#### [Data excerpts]

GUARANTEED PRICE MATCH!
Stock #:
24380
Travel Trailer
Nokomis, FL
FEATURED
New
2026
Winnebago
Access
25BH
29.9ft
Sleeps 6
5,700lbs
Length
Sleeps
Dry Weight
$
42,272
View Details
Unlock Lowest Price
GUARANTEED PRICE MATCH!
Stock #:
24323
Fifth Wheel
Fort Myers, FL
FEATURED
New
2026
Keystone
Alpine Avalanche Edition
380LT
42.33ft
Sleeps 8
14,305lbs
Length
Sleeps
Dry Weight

--

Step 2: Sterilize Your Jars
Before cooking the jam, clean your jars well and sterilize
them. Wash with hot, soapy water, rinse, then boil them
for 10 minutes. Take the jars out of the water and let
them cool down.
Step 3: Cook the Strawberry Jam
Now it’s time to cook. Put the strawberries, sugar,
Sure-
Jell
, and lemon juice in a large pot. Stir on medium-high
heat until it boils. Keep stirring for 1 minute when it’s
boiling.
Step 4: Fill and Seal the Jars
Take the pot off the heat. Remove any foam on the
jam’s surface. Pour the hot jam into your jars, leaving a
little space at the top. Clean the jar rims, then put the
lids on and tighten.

#### [ASSIGNMENT]
Retype everything from the line containing "Step 2: Sterilize Your Jars" down to the line containing "Step 4: Fill and Seal the Jars", keeping both of those lines and changing nothing.

#### [EXERCISE RESULT]
Step 2: Sterilize Your Jars
Before cooking the jam, clean your jars well and sterilize
them. Wash with hot, soapy water, rinse, then boil them
for 10 minutes. Take the jars out of the water and let
them cool down.
Step 3: Cook the Strawberry Jam
Now it’s time to cook. Put the strawberries, sugar,
Sure-
Jell
, and lemon juice in a large pot. Stir on medium-high
heat until it boils. Keep stirring for 1 minute when it’s
boiling.
Step 4: Fill and Seal the Jars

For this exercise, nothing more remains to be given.